-- Exercise data --
--------------------------------------------------

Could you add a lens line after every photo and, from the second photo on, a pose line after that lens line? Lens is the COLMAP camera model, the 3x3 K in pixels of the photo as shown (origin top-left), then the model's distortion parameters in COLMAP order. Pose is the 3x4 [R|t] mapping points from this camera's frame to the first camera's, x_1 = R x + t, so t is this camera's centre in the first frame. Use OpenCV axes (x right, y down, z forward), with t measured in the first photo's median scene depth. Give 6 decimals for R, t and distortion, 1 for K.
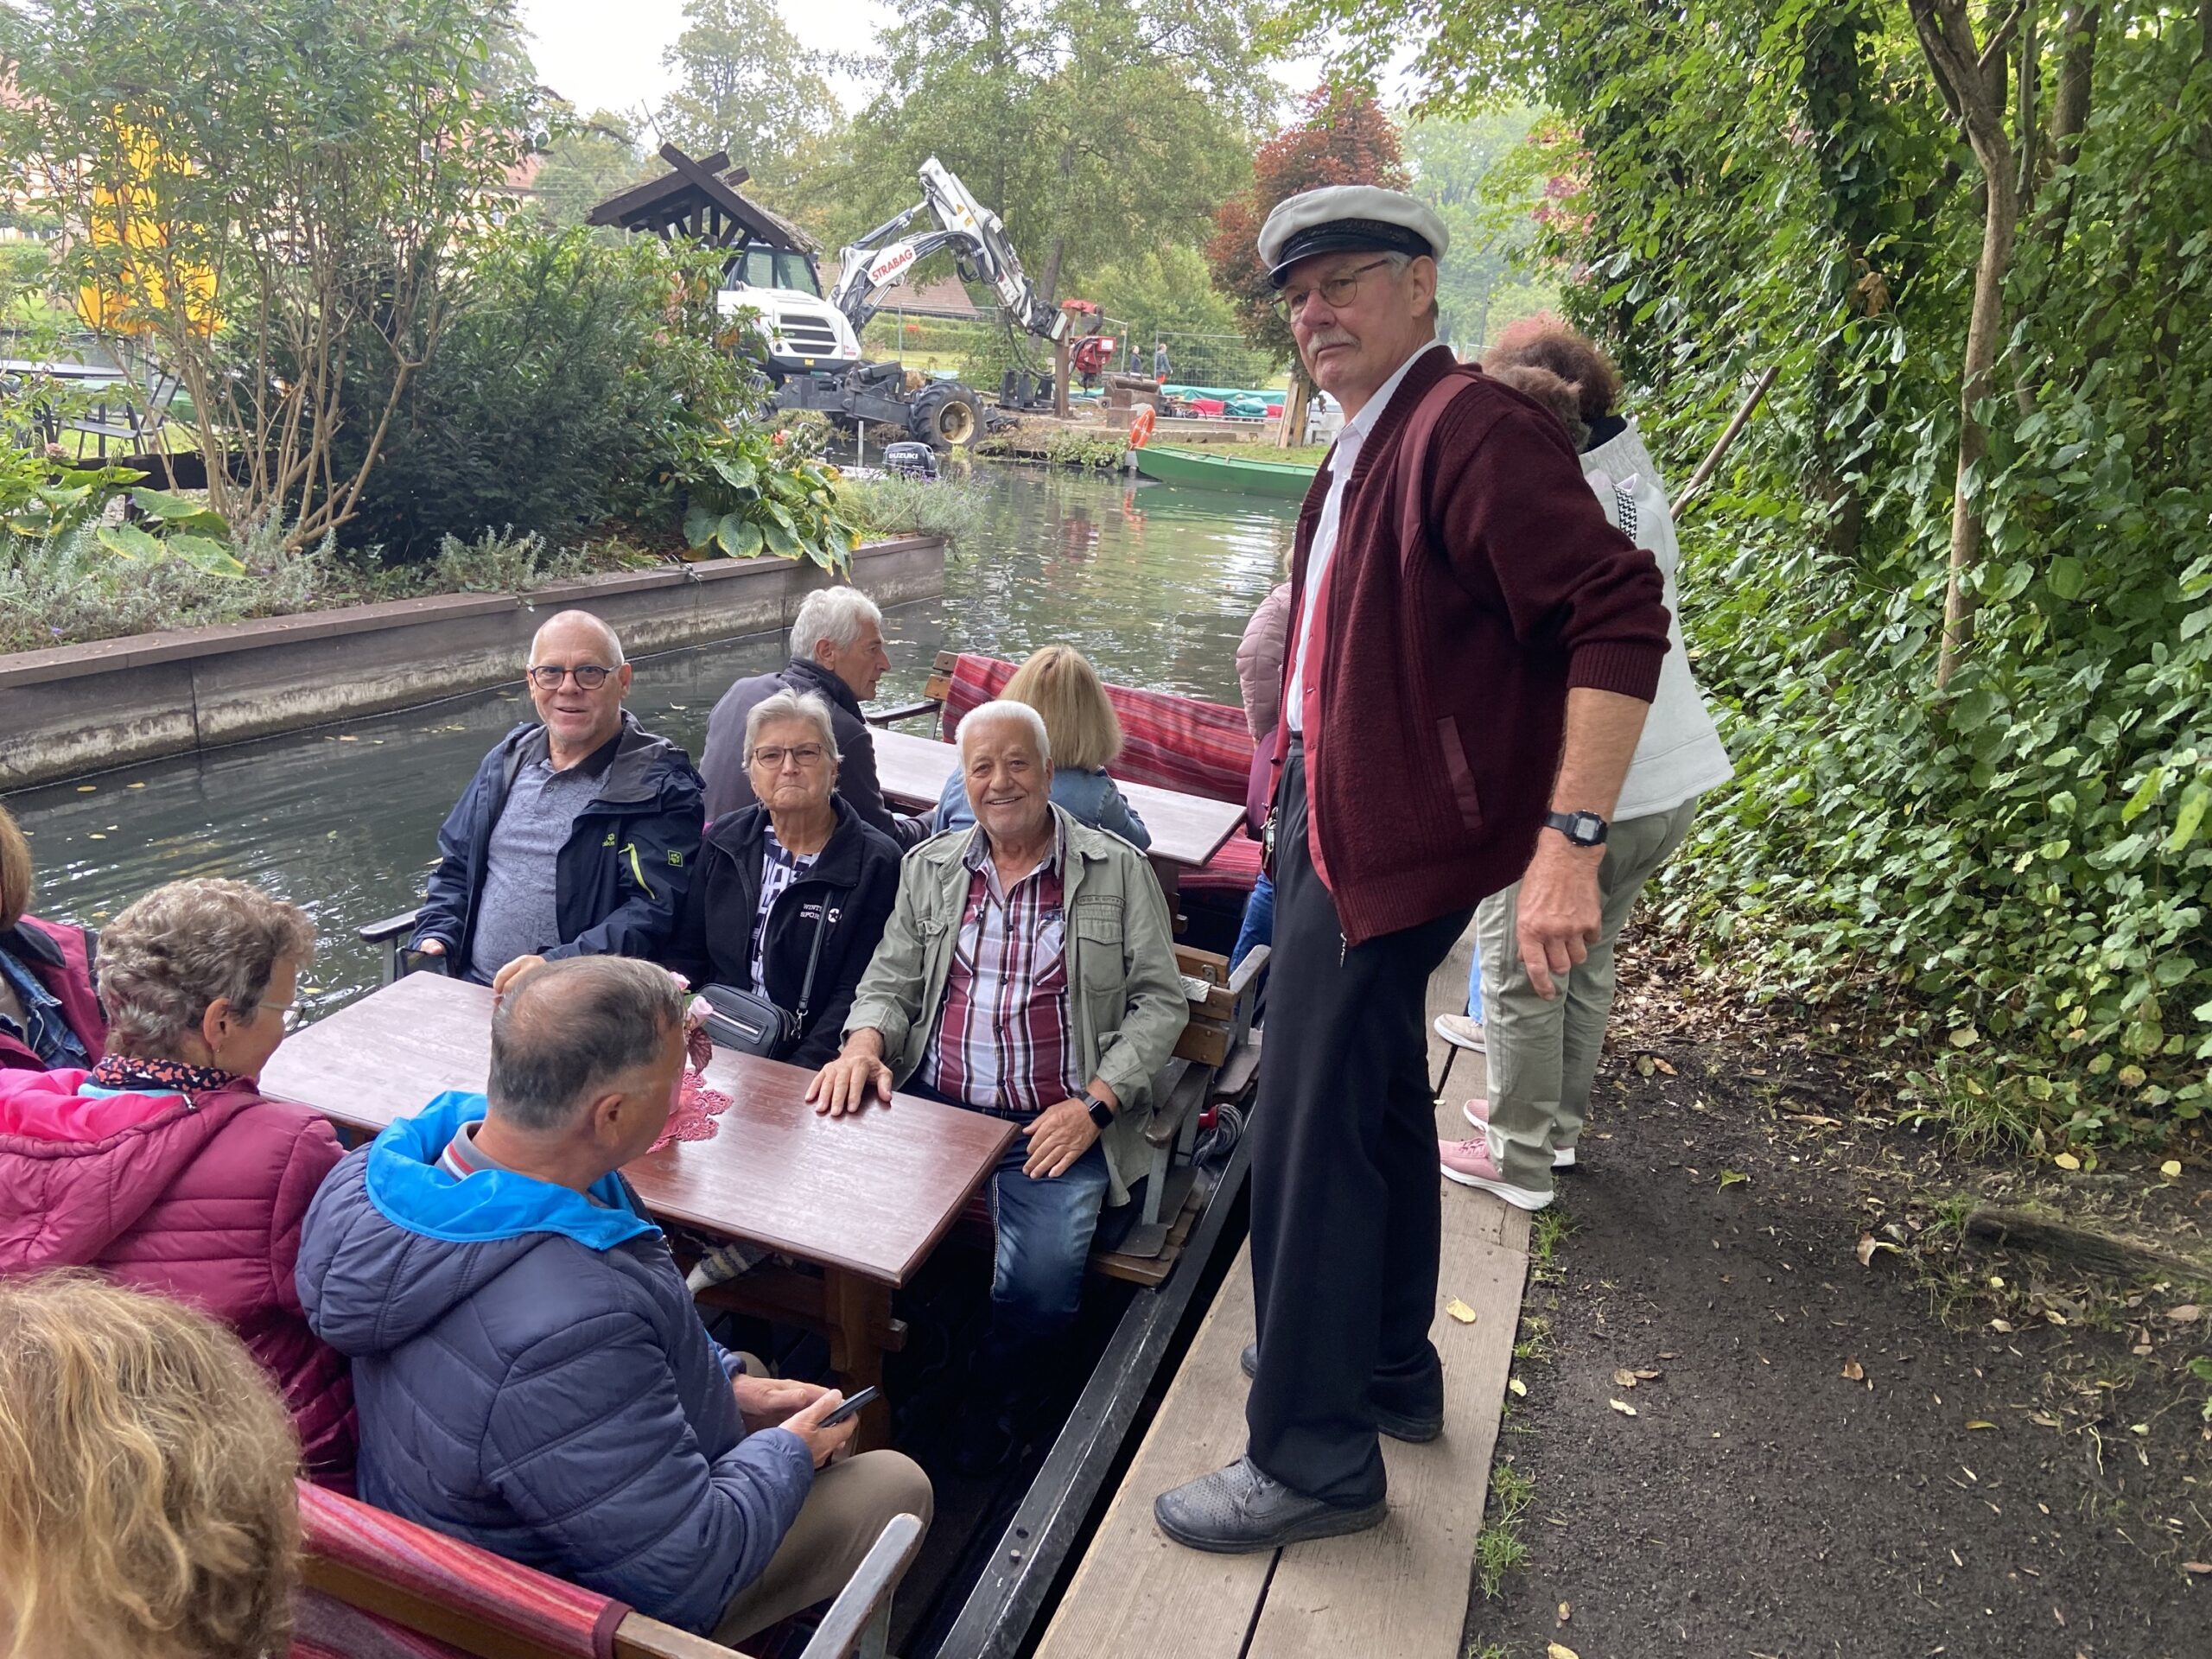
lens RADIAL K [[1632.3, 0, 1124.6], [0, 1632.3, 814.3], [0, 0, 1]] dist [0.042994, -0.068416]
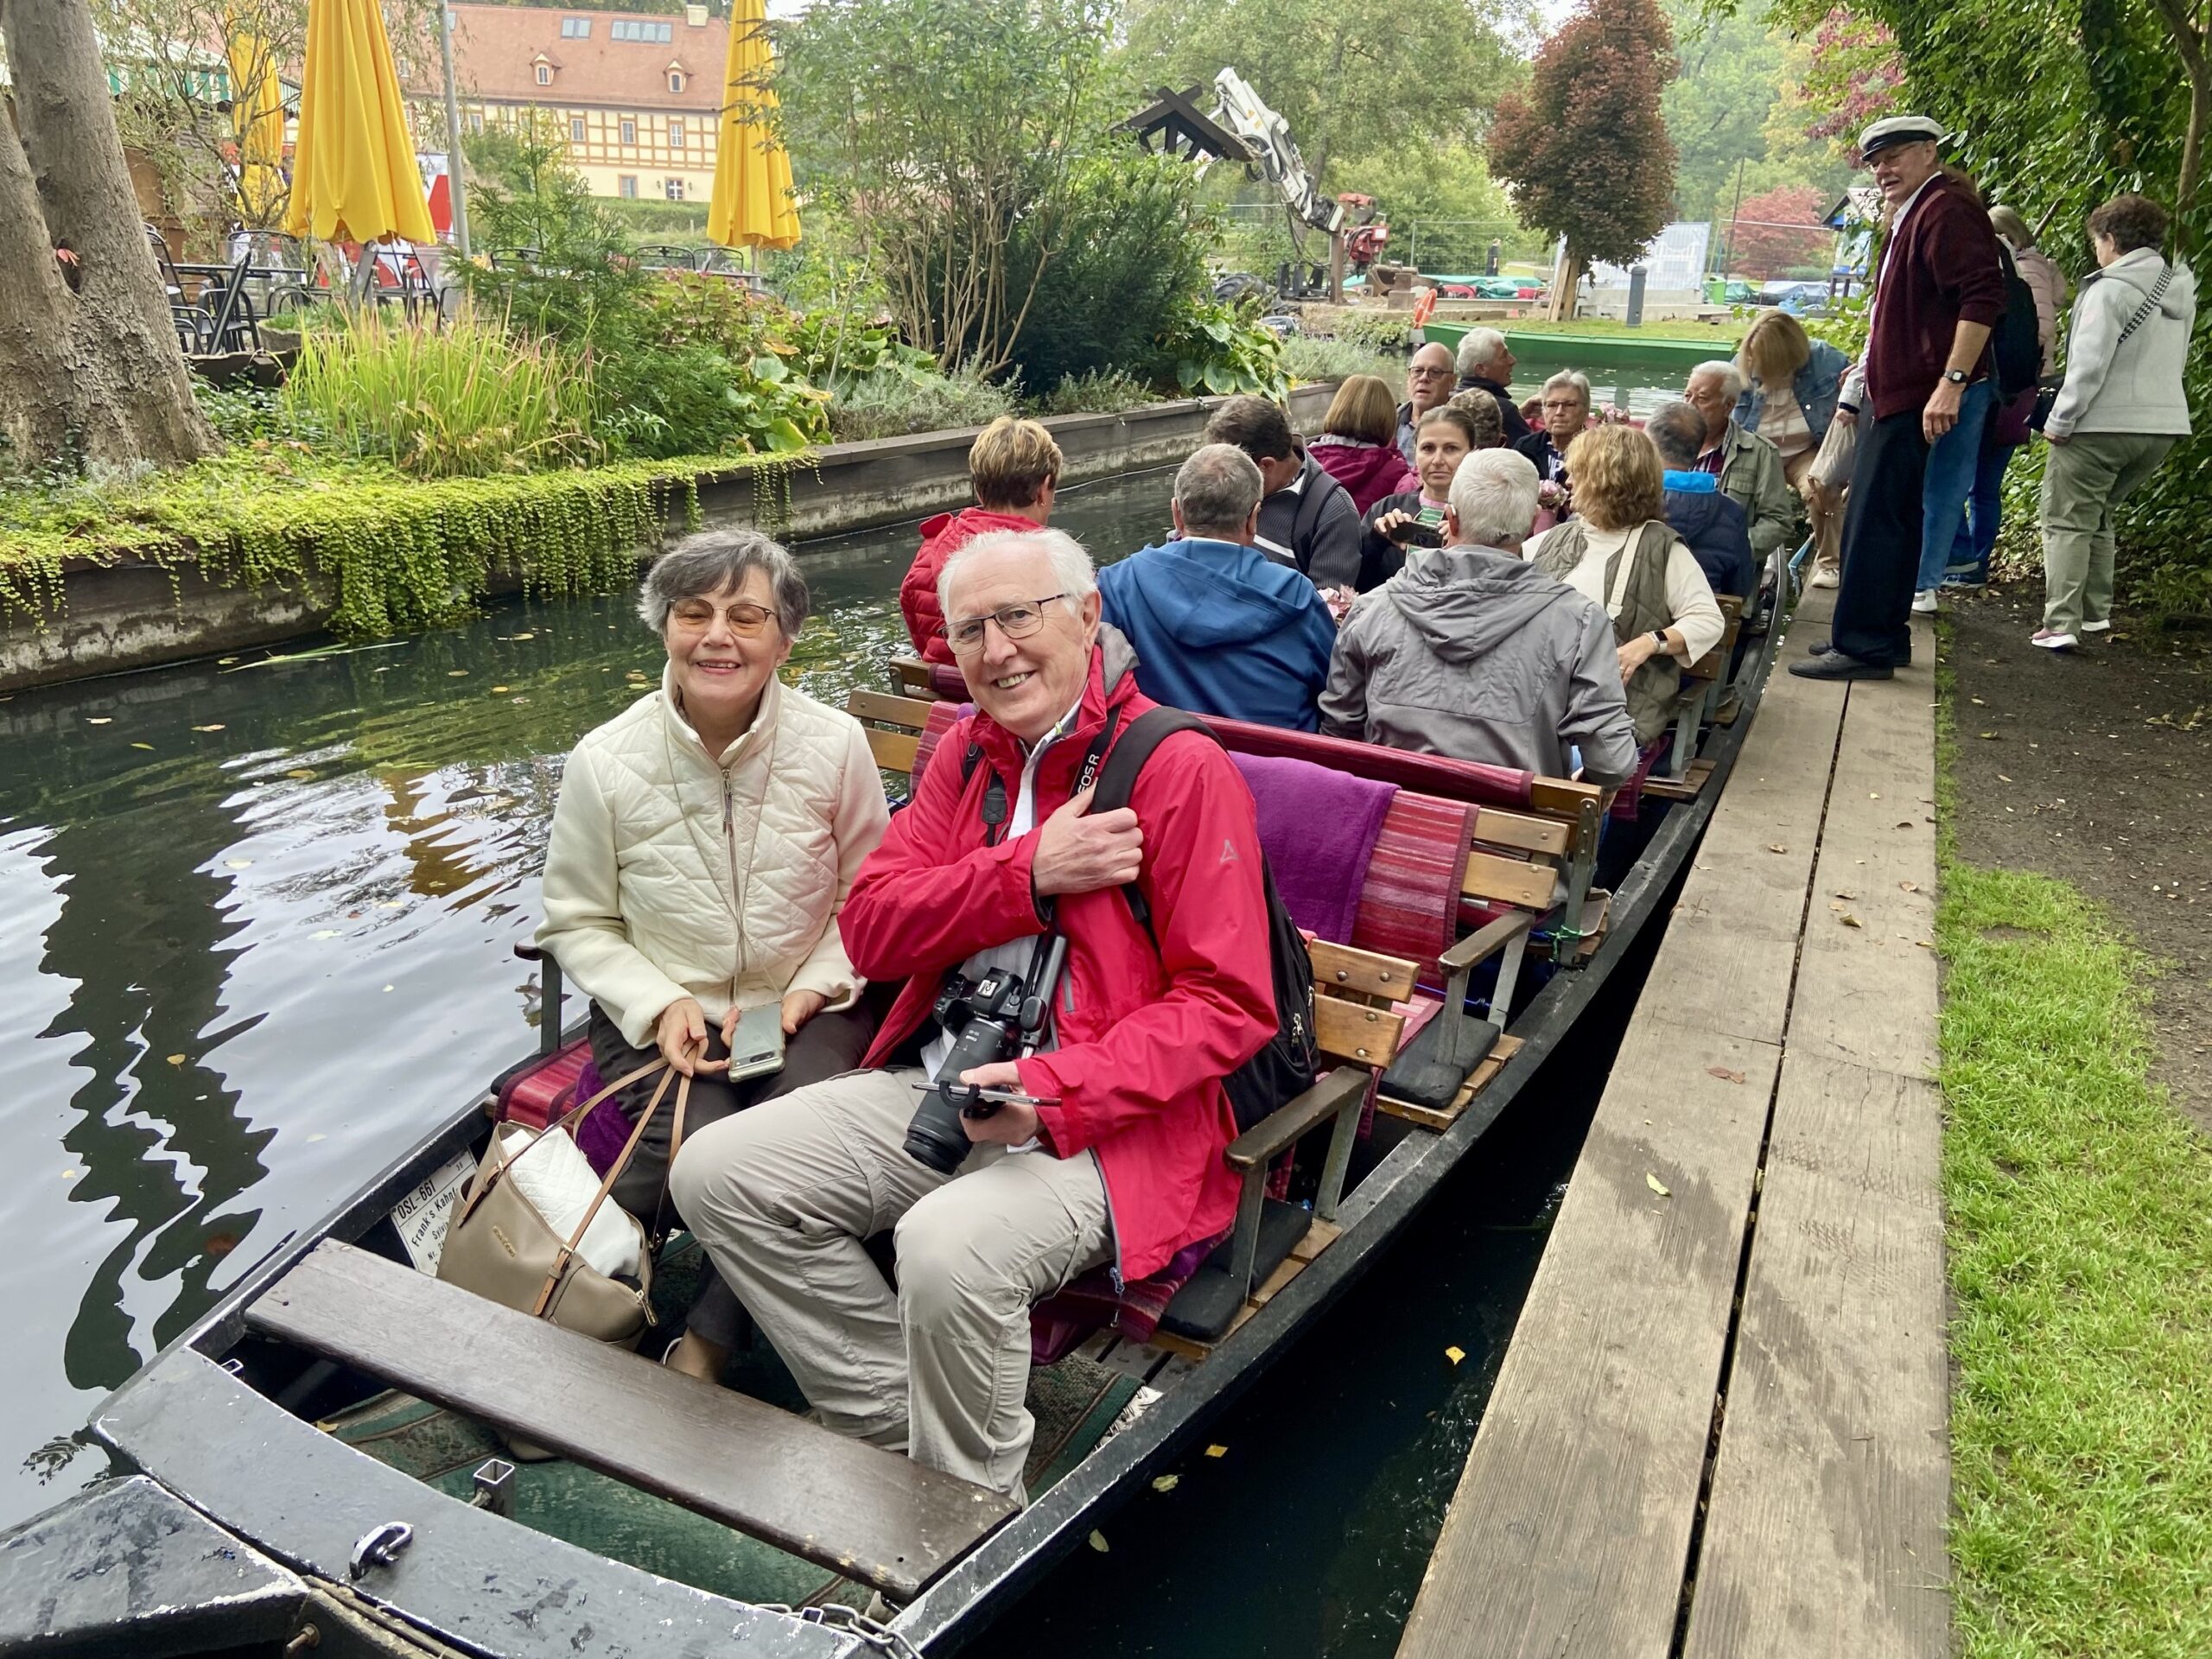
lens RADIAL K [[1632.3, 0, 1109.3], [0, 1632.3, 815.6], [0, 0, 1]] dist [0.042994, -0.068416]
pose [[0.992108, -0.000130, -0.125386, -0.155320], [0.006954, 0.998518, 0.053983, 0.112225], [0.125193, -0.054429, 0.990638, -0.352978]]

--------------------------------------------------

Rewrite the material above as a two-column CSV with the header input_text,output_text. Give one row for each piece of text that asks for something, with that text in the first field and its full answer in the second. Put each field in double quotes, replace line breaks with spaces, and leave the pictures out.

input_text,output_text
"Could you add a lens line after every photo and, from the second photo on, a pose line after that lens line? Lens is the COLMAP camera model, the 3x3 K in pixels of the photo as shown (origin top-left), then the model's distortion parameters in COLMAP order. Pose is the 3x4 [R|t] mapping points from this camera's frame to the first camera's, x_1 = R x + t, so t is this camera's centre in the first frame. Use OpenCV axes (x right, y down, z forward), with t measured in the first photo's median scene depth. Give 6 decimals for R, t and distortion, 1 for K.","lens RADIAL K [[1632.3, 0, 1124.6], [0, 1632.3, 814.3], [0, 0, 1]] dist [0.042994, -0.068416] lens RADIAL K [[1632.3, 0, 1109.3], [0, 1632.3, 815.6], [0, 0, 1]] dist [0.042994, -0.068416] pose [[0.992108, -0.000130, -0.125386, -0.155320], [0.006954, 0.998518, 0.053983, 0.112225], [0.125193, -0.054429, 0.990638, -0.352978]]"